Alice in Wonderland doesn't even begin to capture the true idiocy at work here.
-- Goedel I am often amazed at the people in this country like you who equate 'good leadership' with violence. Who seem to think kicking someone's ass is the only answer to problems. The country can't be protected by diplomacy and common sense. You like to forget that it's conservatives country to whether we like it or not. Even though I think Obama is wasting his time on conservatives. There isn't anything on earth going to win hateful bunch like them over. The facts are that everyone but the rabid right was left out of the process during the Bush Administration. He was to hardheaded to listen to anyone least of all a liberal (9/11 would have never happened if he had listened to Clinton's warnings). Bush was a know it all who knew very little about anything. He had literally no common sense. Conservatives shoved their ideas down American's throat's whether they liked it or not. Give the guy a chance before you declare him a disaster. I personally think he will turn out to be a decent one. McCain was not suited temperamentally to the job.
When I saw the story in the NYT, I thought of this:
http://www.salon.com/opinion/greenwald/radio/2008/10/27/hafetz/
Since it seems that this stikes a chord with many people who haven't been too concerned with torture and other abuses, I think the most important point to convey is that by the prevailing conventional wisdom, nobody could be held accountable if troops had been deployed. Someone in DOJ wrote a memo, so it's all perfectly legal.

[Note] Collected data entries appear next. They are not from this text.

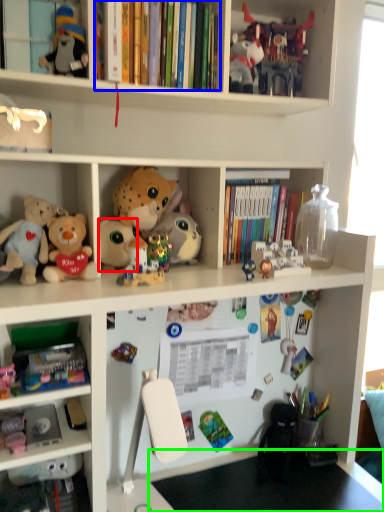
Question: Estimate the real-world distances between objects in this image. Which object is farther from toy (highlighted by a red box), book (highlighted by a blue box) or table (highlighted by a green box)?

Choices:
 (A) book
 (B) table

Answer: (B)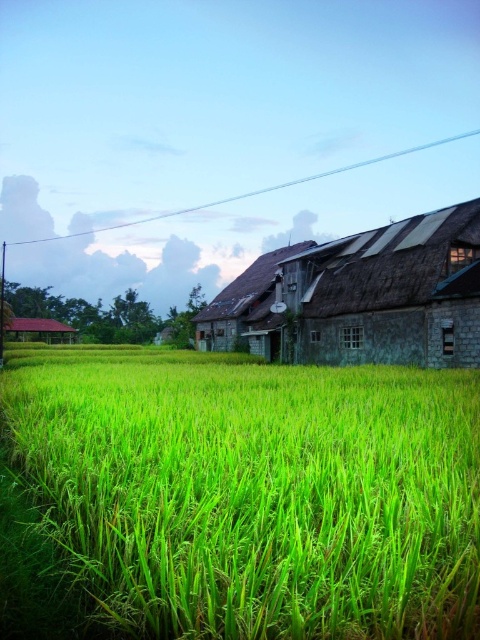
Looking at this image, can you confirm if green grassy field at center is thinner than rusty corrugated metal barn at center?

Yes, green grassy field at center is thinner than rusty corrugated metal barn at center.

In the scene shown: Between green grassy field at center and rusty corrugated metal barn at center, which one has more height?

With more height is rusty corrugated metal barn at center.

Which is in front, point (294, 420) or point (436, 228)?

Point (294, 420) is more forward.

Locate an element on the screen. The height and width of the screenshot is (640, 480). green grassy field at center is located at coordinates (254, 492).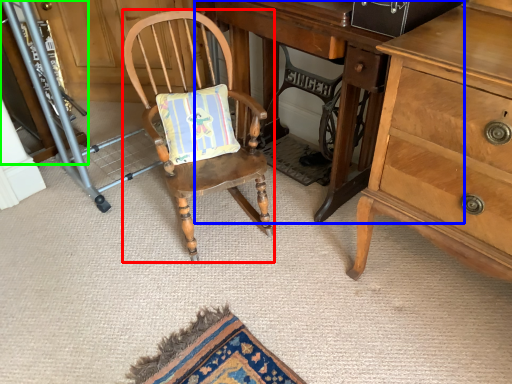
Question: Considering the real-world distances, which object is farthest from chair (highlighted by a red box)? desk (highlighted by a blue box) or cabinetry (highlighted by a green box)?

Choices:
 (A) desk
 (B) cabinetry

Answer: (B)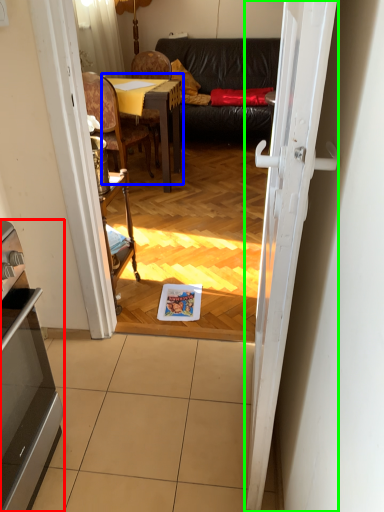
Question: Which object is positioned farthest from appliance (highlighted by a red box)? Select from table (highlighted by a blue box) and door (highlighted by a green box).

Choices:
 (A) table
 (B) door

Answer: (A)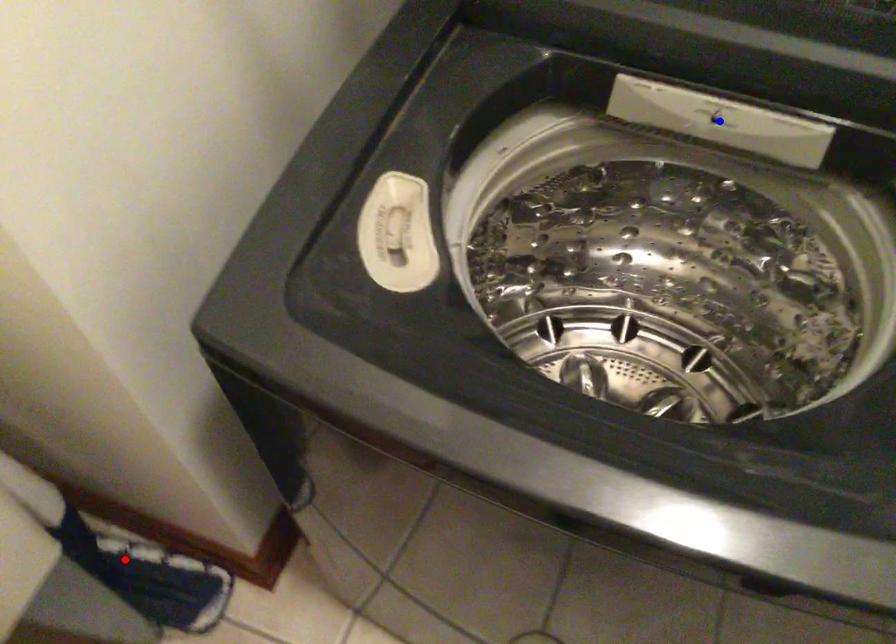
Question: Two points are marked on the image. Which point is closer to the camera?

Choices:
 (A) Blue point is closer.
 (B) Red point is closer.

Answer: (A)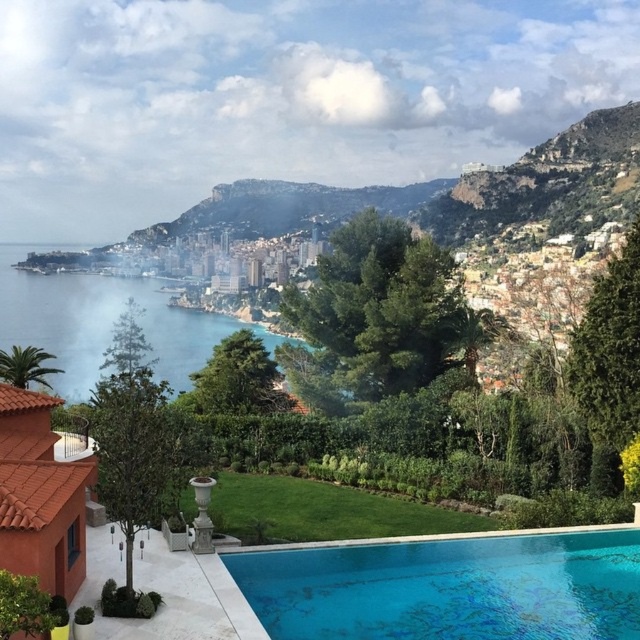
Question: Which point is closer to the camera?

Choices:
 (A) blue glassy swimming pool at lower center
 (B) clear blue water at center

Answer: (A)

Question: Which of the following is the closest to the observer?

Choices:
 (A) (x=189, y=352)
 (B) (x=483, y=608)

Answer: (B)

Question: Is blue glassy swimming pool at lower center wider than clear blue water at center?

Choices:
 (A) yes
 (B) no

Answer: (B)

Question: Does blue glassy swimming pool at lower center have a greater width compared to clear blue water at center?

Choices:
 (A) no
 (B) yes

Answer: (A)

Question: Is blue glassy swimming pool at lower center to the left of clear blue water at center from the viewer's perspective?

Choices:
 (A) no
 (B) yes

Answer: (A)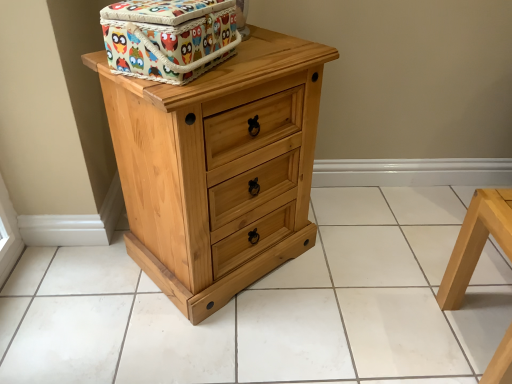
The height and width of the screenshot is (384, 512). I want to click on vacant area that lies between natural wood chest of drawers at center and light wood stool at lower right, so click(356, 305).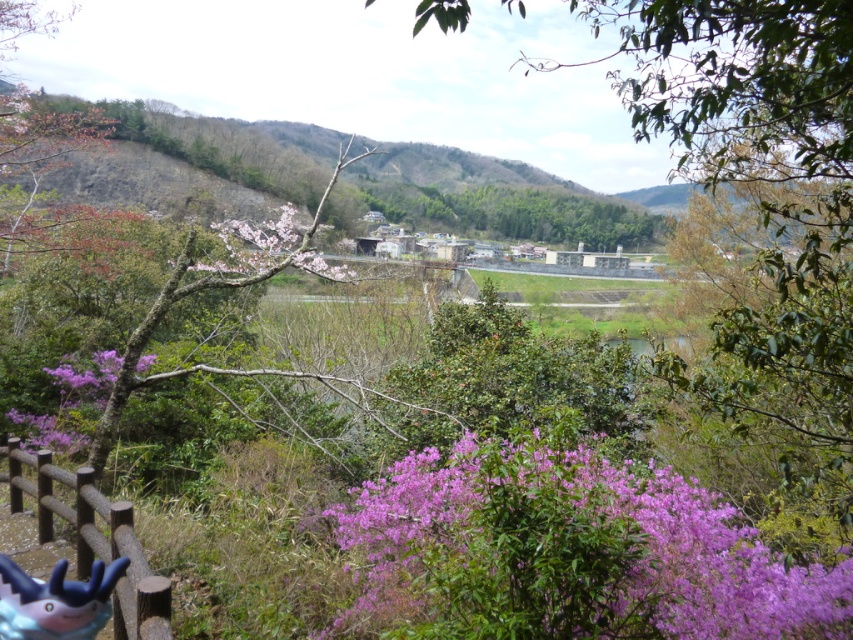
You are a child playing in this garden and you see the plastic toy at lower left and the pink blossoms at center. Which object would look bigger to you when you look at them from where you are standing?

The pink blossoms at center appear larger than the plastic toy at lower left because the plastic toy at lower left is smaller than pink blossoms at center.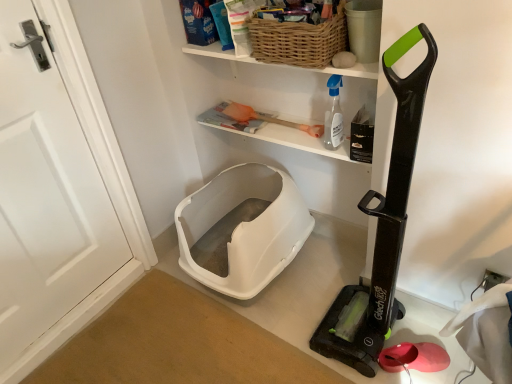
This screenshot has height=384, width=512. In order to click on free space that is in between black plastic vacuum cleaner at right and white plastic litter box at lower center in this screenshot , I will do `click(312, 289)`.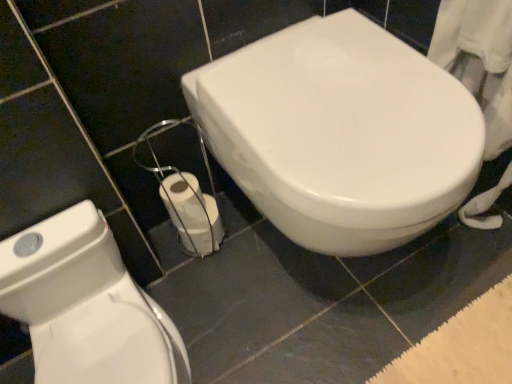
Question: Is white glossy toilet at lower left, the 2th toilet when ordered from right to left, bigger than white glossy toilet at center, the 2th toilet from the left?

Choices:
 (A) yes
 (B) no

Answer: (B)

Question: Is white glossy toilet at lower left, the 2th toilet when ordered from right to left, wider than white glossy toilet at center, acting as the 1th toilet starting from the right?

Choices:
 (A) no
 (B) yes

Answer: (A)

Question: From the image's perspective, would you say white glossy toilet at lower left, the 2th toilet when ordered from right to left, is positioned over white glossy toilet at center, acting as the 1th toilet starting from the right?

Choices:
 (A) yes
 (B) no

Answer: (B)

Question: Is white glossy toilet at center, the 2th toilet from the left, a part of white glossy toilet at lower left, acting as the 1th toilet starting from the left?

Choices:
 (A) no
 (B) yes

Answer: (A)

Question: Is white glossy toilet at lower left, acting as the 1th toilet starting from the left, thinner than white glossy toilet at center, the 2th toilet from the left?

Choices:
 (A) no
 (B) yes

Answer: (B)

Question: Is point (323, 144) positioned closer to the camera than point (172, 210)?

Choices:
 (A) farther
 (B) closer

Answer: (B)

Question: Is white glossy toilet at center, the 2th toilet from the left, bigger or smaller than white matte toilet paper at lower center?

Choices:
 (A) big
 (B) small

Answer: (A)

Question: In terms of height, does white glossy toilet at center, the 2th toilet from the left, look taller or shorter compared to white matte toilet paper at lower center?

Choices:
 (A) short
 (B) tall

Answer: (B)

Question: Is white glossy toilet at center, acting as the 1th toilet starting from the right, inside or outside of white matte toilet paper at lower center?

Choices:
 (A) outside
 (B) inside

Answer: (A)

Question: Based on their sizes in the image, would you say white matte toilet paper at lower center is bigger or smaller than white glossy toilet at lower left, the 2th toilet when ordered from right to left?

Choices:
 (A) big
 (B) small

Answer: (B)

Question: Considering the positions of white matte toilet paper at lower center and white glossy toilet at lower left, the 2th toilet when ordered from right to left, in the image, is white matte toilet paper at lower center wider or thinner than white glossy toilet at lower left, the 2th toilet when ordered from right to left,?

Choices:
 (A) thin
 (B) wide

Answer: (A)

Question: From a real-world perspective, is white matte toilet paper at lower center positioned above or below white glossy toilet at lower left, the 2th toilet when ordered from right to left?

Choices:
 (A) above
 (B) below

Answer: (B)

Question: Considering the positions of point (180, 225) and point (39, 312), is point (180, 225) closer or farther from the camera than point (39, 312)?

Choices:
 (A) closer
 (B) farther

Answer: (B)

Question: Considering their positions, is white glossy toilet at lower left, acting as the 1th toilet starting from the left, located in front of or behind white glossy toilet at center, acting as the 1th toilet starting from the right?

Choices:
 (A) front
 (B) behind

Answer: (A)

Question: In the image, is white glossy toilet at lower left, the 2th toilet when ordered from right to left, on the left side or the right side of white glossy toilet at center, acting as the 1th toilet starting from the right?

Choices:
 (A) right
 (B) left

Answer: (B)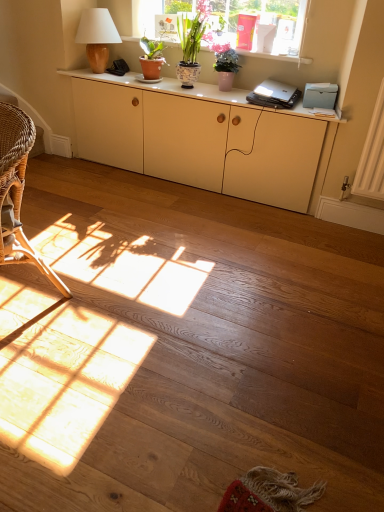
Where is `vacant space in front of pink ceramic vase at upper center, which is the first houseplant from right to left`? This screenshot has height=512, width=384. vacant space in front of pink ceramic vase at upper center, which is the first houseplant from right to left is located at coordinates (235, 95).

The Bush administration operated under the assumption that Constitutional guarantees were optional. Bush was free, as "Commander in Chief," to ignore them whenever he pleased. The corporate media bent over backwards to avoid mentioning this fact, and still does. (The other day, Alberto Gonzales was on NPR's "Tell Me More," for the third time this year, to opine -- wait for it -- on Judge Sotomayor's alleged lack of allegiance to the concept of judicial impartiality, with no mention of the U.S. attorney's scandal, warrantless wiretapping, or torture policies, crimes with which Gonzales was intimately involved.)
The quite obvious outcome is that the Obama administration -- surprise! -- operates under the same assumption: Constitutional guarantees are respected only when the King, ur, the President, allows their exercise.
You will not hear this amazing development discussed in our copy-and-paste media. Other than The Daily Show, The Colbert Report, and sometimes, the Rachel Maddow Show and Countdown, the dumbed-down discourse we laughingly refer to as tv "journalism" is preoccupied with endless discussions of racial politics, the President's birth certificate, and our supposed race toward "socialism." All while the oligarchs quietly pocket billions through the bank bailout, Fed largesse, and the upcoming give-away to the health industrial complex, referred to laughingly as health care "reform."
The disconnect between the good governance that Americans were promised by candidate Obama during the primaries and Presidential campaign, and the reality of his policies in virtually every area is a betrayal that even many generally clear-thinking progressives are loathe to admit. It's time everyone woke up and smelled the coffee -- Obama has sold out big time, and the sooner we admit it, the better.
"The greatest dangers to liberty lurk in insidious encroachment by men of zeal..."
Justice Louis Brandeis - Olmstead v. United States (1928)
"Confronted with a new enemy and their own intelligence failure, [Bush] and Cheney turned to some familiar conservative nostrums that had preoccupied the far right wing of the Republican Party since the Watergate era: There was too much international law, too many civil liberties, too many constraints on the President's war powers, too many rights for defendants and too many rules against lethal covert actions. There was also too much openness and too much meddling by Congress and the press.
Jane Mayer - The Dark Side (2008)
"He who does battle with monsters needs to beware lest he in the process becomes a monster himself. And if you stare too long into the abyss, the abyss will stare right back at you."